Within the records that follow, find every line containing the string "được". Copy those lines.

[Recorded data]
----
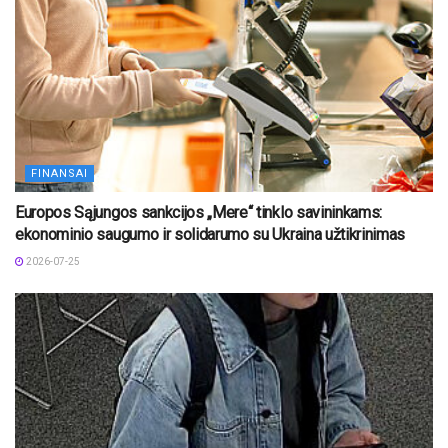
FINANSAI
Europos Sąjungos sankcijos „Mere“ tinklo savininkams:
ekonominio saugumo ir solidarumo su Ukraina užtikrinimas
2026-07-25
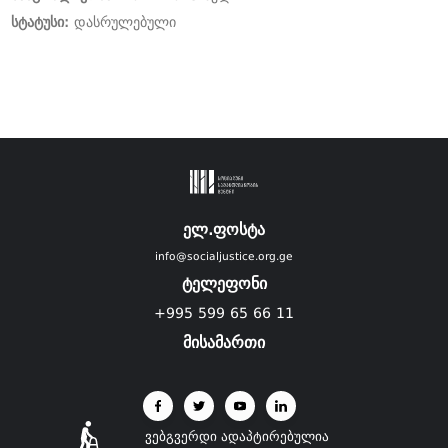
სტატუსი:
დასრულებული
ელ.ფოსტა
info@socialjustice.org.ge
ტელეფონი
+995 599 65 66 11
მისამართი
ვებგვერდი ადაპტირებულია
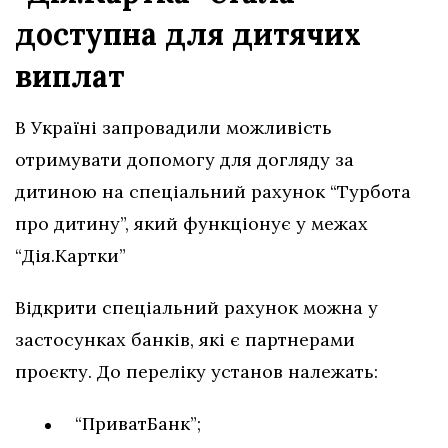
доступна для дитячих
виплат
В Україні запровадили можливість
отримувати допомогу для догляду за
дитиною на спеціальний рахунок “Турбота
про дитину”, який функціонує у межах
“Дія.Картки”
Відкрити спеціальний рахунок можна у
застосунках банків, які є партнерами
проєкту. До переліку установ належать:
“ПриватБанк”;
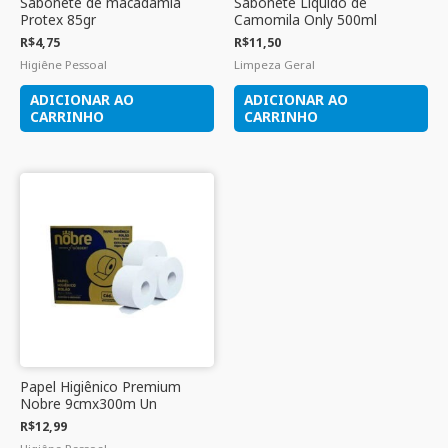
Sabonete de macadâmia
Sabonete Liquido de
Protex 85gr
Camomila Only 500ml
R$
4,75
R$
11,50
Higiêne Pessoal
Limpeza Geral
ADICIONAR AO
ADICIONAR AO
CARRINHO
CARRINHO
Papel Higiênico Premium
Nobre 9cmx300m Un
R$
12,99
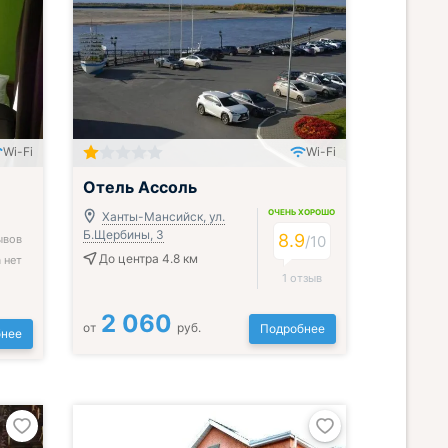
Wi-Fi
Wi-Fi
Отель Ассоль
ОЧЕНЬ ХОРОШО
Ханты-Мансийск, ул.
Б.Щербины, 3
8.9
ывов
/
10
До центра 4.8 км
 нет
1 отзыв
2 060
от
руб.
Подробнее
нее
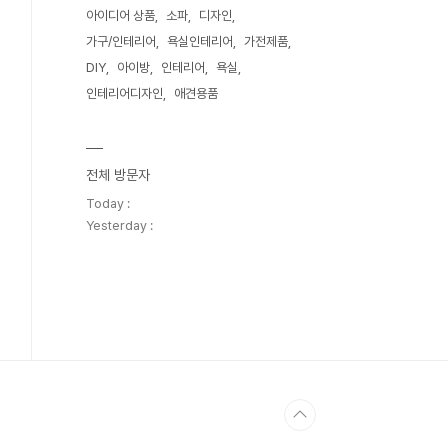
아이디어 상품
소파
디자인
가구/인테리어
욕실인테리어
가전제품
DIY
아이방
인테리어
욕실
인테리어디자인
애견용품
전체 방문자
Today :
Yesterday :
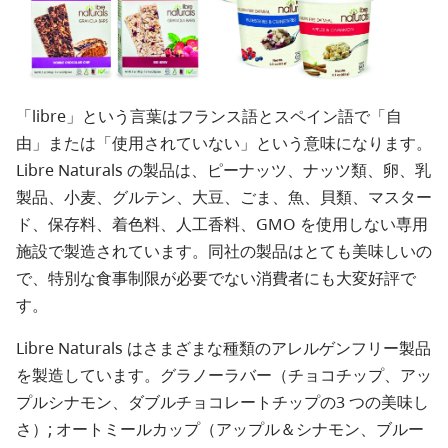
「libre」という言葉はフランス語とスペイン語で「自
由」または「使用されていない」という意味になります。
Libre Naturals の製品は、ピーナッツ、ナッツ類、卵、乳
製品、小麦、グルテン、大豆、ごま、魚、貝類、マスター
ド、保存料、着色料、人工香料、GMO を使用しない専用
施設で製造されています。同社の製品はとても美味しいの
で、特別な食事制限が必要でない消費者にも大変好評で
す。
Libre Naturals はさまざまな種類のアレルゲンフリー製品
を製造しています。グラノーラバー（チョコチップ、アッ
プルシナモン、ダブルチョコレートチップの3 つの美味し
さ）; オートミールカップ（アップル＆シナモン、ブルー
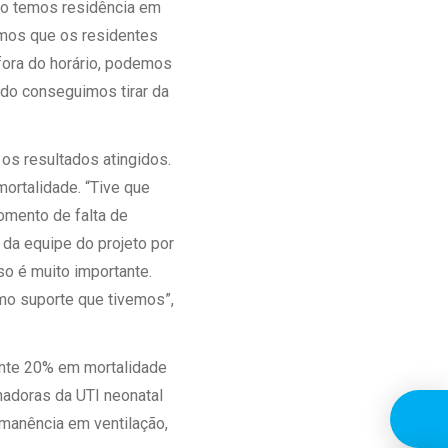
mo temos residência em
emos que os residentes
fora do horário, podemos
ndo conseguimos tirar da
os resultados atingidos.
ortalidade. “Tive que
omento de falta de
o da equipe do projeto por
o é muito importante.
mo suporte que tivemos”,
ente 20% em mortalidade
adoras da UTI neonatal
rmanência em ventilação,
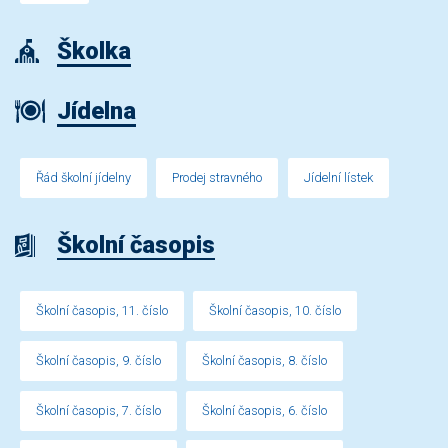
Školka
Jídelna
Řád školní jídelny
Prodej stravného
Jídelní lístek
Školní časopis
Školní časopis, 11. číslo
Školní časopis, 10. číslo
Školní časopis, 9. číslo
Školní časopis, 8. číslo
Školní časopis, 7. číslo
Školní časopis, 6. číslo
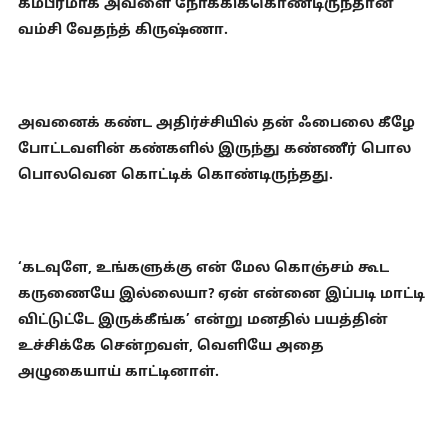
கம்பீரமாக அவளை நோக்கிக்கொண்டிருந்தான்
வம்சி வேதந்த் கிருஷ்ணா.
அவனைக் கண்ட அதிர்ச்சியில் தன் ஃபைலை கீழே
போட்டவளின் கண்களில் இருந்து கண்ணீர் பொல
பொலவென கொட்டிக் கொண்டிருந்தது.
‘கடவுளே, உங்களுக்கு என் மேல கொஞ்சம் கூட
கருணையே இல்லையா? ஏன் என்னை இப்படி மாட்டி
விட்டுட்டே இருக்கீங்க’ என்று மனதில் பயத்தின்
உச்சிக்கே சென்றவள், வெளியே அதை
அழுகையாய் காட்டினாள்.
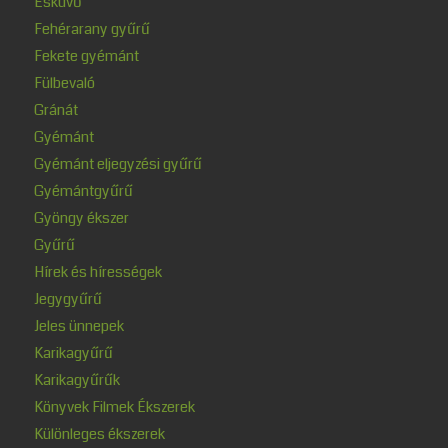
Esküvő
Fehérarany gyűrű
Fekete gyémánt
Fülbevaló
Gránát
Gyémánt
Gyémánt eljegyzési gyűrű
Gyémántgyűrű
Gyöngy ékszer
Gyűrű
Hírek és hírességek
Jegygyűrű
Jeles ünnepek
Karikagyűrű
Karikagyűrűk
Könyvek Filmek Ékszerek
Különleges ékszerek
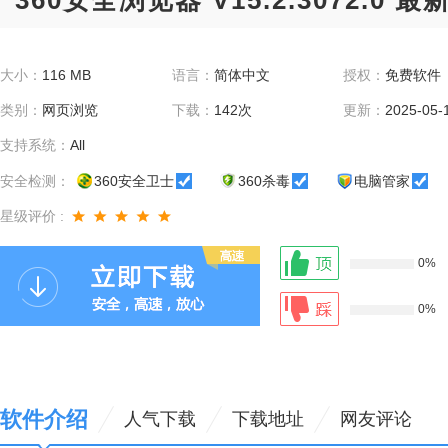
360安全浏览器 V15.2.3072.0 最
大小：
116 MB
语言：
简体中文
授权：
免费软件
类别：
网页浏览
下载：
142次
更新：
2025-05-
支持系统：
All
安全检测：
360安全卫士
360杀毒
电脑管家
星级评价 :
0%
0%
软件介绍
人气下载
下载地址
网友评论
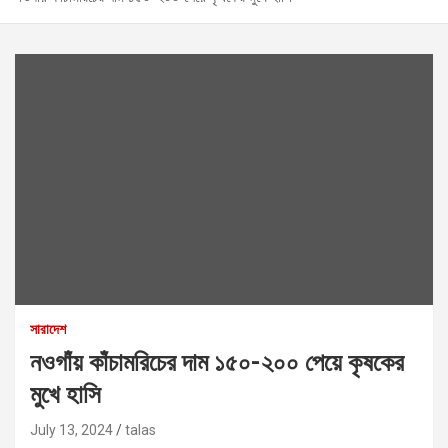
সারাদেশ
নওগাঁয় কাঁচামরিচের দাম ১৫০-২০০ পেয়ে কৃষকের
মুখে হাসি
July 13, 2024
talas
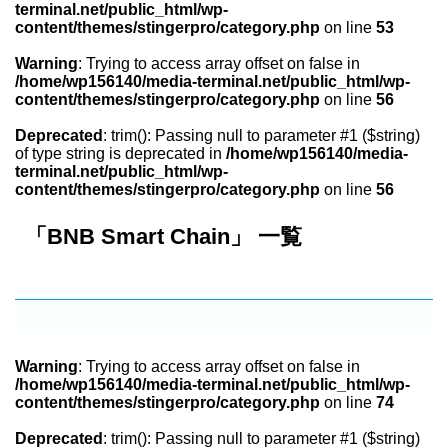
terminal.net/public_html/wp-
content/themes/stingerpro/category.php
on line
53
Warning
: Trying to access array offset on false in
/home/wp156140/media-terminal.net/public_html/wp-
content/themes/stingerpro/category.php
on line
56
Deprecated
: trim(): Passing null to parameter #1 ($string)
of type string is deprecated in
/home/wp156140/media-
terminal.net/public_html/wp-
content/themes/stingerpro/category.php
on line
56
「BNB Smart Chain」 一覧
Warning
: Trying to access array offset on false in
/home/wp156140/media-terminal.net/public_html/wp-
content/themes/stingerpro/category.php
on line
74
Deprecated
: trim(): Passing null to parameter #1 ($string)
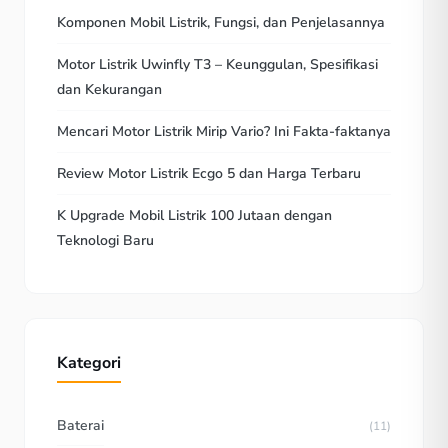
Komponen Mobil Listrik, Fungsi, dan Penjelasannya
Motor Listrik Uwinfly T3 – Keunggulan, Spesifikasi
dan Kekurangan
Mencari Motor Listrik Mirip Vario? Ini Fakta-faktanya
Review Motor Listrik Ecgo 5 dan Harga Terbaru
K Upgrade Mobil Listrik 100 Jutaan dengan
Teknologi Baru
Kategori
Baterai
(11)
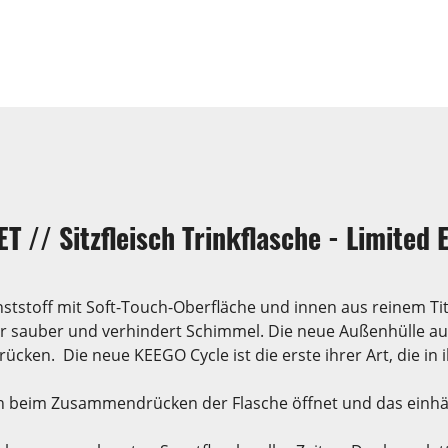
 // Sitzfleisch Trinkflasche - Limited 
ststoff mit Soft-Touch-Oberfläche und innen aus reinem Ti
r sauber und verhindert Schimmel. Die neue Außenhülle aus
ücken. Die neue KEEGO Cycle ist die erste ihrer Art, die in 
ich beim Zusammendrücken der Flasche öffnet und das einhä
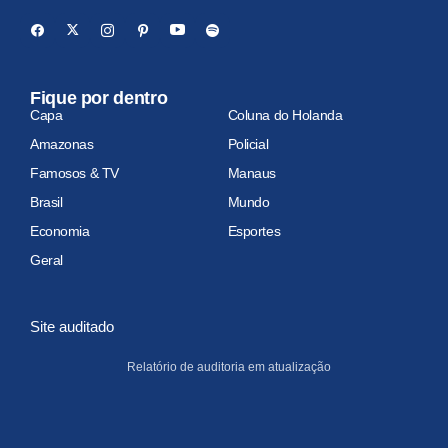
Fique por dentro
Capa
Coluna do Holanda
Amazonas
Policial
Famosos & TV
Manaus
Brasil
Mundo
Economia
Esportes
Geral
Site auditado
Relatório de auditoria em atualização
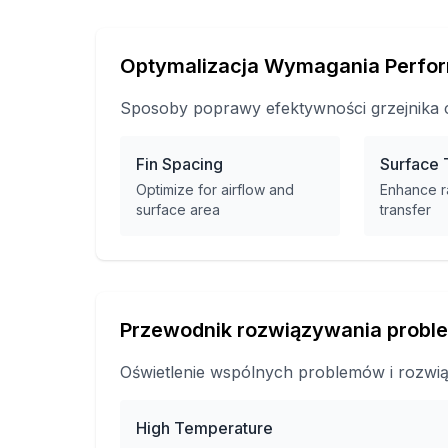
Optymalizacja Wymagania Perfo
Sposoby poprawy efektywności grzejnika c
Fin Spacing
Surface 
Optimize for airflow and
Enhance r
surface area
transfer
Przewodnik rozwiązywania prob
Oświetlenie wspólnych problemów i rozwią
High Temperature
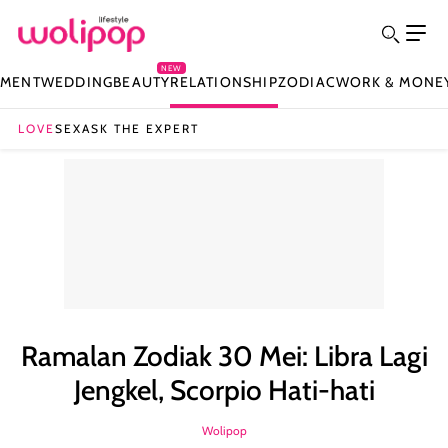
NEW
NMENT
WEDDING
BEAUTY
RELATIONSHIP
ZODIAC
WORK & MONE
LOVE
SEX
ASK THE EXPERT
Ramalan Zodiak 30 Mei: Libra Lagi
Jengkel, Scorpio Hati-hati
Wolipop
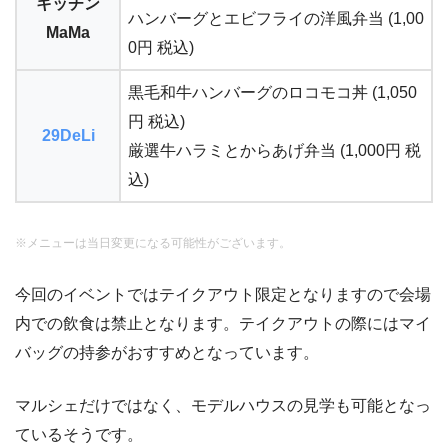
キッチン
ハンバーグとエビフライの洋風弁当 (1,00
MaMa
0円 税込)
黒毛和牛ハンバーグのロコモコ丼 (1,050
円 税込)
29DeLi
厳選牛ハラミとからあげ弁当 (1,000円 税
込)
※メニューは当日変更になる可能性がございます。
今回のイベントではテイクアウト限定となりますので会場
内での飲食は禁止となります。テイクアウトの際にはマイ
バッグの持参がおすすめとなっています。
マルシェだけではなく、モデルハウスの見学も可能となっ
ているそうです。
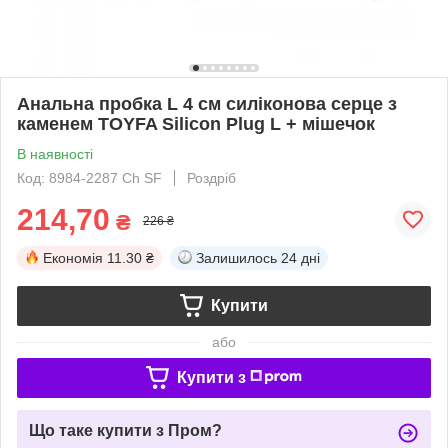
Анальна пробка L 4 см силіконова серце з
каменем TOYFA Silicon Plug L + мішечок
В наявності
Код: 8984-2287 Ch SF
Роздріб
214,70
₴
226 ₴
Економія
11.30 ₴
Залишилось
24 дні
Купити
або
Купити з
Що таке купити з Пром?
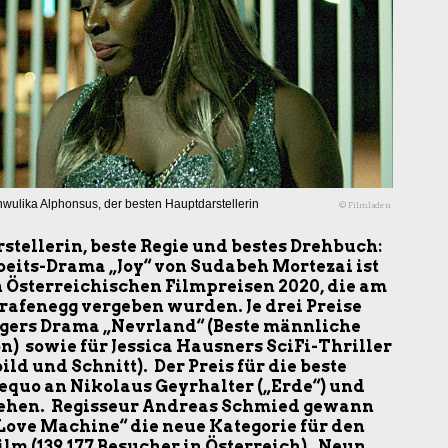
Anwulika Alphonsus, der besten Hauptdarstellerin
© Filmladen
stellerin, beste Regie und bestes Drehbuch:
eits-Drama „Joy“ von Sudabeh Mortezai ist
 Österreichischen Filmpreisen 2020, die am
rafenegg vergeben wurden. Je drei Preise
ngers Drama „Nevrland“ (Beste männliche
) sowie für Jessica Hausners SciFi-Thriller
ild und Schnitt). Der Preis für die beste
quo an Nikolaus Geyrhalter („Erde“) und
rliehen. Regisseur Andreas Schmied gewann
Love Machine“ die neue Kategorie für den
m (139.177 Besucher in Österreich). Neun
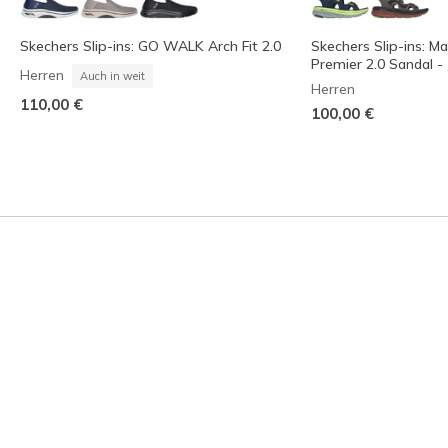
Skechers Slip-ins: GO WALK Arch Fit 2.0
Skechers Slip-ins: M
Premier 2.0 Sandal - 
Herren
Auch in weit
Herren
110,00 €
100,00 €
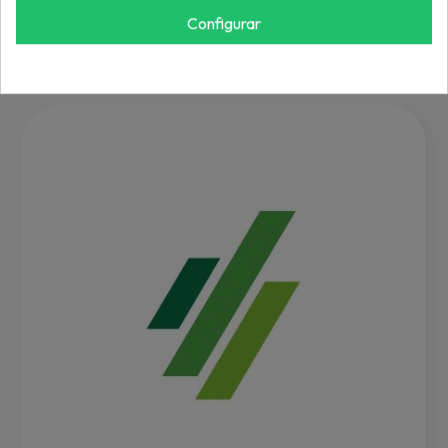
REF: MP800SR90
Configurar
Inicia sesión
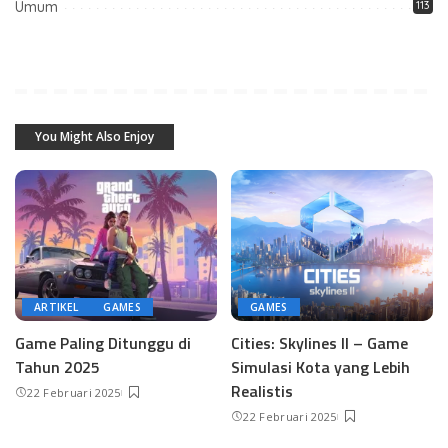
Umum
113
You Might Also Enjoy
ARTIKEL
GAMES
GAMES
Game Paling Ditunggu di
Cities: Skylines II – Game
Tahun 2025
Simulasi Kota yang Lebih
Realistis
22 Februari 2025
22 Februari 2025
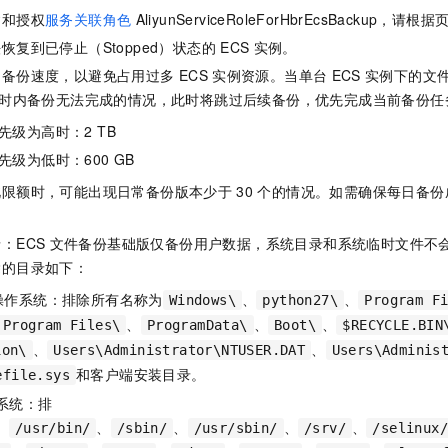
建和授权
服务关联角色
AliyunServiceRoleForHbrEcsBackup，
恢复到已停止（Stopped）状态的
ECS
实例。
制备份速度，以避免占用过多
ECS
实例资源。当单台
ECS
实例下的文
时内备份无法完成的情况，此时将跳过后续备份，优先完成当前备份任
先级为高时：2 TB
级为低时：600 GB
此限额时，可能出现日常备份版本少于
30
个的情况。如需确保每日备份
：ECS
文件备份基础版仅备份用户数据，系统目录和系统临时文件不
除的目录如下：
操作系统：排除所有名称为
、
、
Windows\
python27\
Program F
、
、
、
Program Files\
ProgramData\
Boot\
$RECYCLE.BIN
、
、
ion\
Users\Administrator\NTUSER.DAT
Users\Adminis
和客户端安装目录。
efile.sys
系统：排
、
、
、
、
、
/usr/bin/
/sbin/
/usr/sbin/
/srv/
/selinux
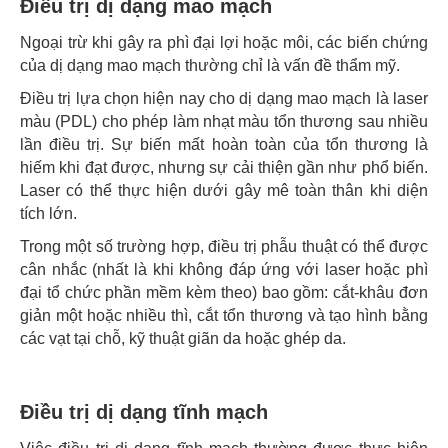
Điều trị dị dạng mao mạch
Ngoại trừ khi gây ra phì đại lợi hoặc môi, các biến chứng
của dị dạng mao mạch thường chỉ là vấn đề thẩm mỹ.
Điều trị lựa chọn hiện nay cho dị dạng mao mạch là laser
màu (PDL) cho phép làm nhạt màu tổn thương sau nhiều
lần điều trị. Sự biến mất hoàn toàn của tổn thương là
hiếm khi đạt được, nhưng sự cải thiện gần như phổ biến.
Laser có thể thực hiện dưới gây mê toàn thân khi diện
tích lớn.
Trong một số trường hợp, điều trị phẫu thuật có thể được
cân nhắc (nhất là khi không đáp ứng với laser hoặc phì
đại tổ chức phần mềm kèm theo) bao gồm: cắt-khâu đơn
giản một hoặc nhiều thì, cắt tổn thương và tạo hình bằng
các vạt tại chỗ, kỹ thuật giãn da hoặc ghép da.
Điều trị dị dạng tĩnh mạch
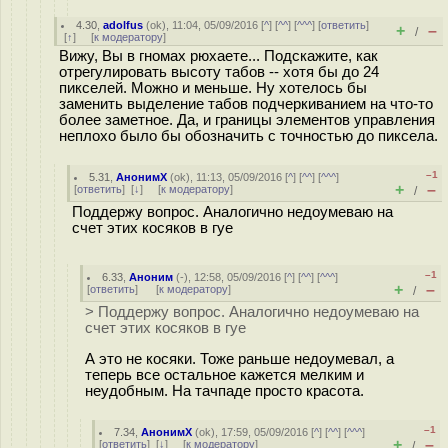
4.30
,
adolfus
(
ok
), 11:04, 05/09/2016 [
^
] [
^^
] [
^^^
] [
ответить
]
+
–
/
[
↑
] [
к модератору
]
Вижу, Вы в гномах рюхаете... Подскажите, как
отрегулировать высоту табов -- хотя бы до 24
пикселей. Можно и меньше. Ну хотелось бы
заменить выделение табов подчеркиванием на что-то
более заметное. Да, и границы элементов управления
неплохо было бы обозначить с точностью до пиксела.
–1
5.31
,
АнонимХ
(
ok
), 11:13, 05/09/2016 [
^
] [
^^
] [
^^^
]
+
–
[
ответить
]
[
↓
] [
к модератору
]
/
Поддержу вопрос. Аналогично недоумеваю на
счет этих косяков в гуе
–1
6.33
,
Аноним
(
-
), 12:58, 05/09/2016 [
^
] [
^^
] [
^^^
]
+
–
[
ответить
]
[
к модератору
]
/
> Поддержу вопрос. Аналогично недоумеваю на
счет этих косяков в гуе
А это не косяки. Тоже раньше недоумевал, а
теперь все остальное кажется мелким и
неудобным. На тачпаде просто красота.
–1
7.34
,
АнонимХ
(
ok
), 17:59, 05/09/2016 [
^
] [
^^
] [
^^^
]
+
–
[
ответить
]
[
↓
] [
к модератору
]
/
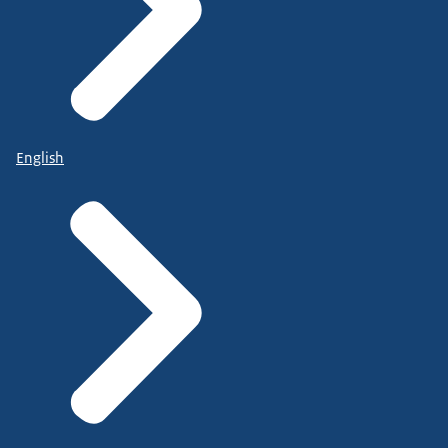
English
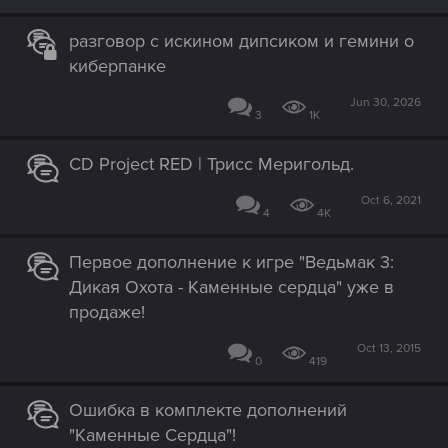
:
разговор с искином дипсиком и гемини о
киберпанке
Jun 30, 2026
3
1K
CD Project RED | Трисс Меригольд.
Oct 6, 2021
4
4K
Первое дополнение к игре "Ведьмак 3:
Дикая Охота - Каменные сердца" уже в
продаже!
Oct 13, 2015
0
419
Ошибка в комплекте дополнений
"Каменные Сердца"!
----
Reply to the task.
hiếm khi đạt được, nhưng sự cải thiện gần như phổ biến.
Trong một số trường hợp, điều trị phẫu thuật có thể được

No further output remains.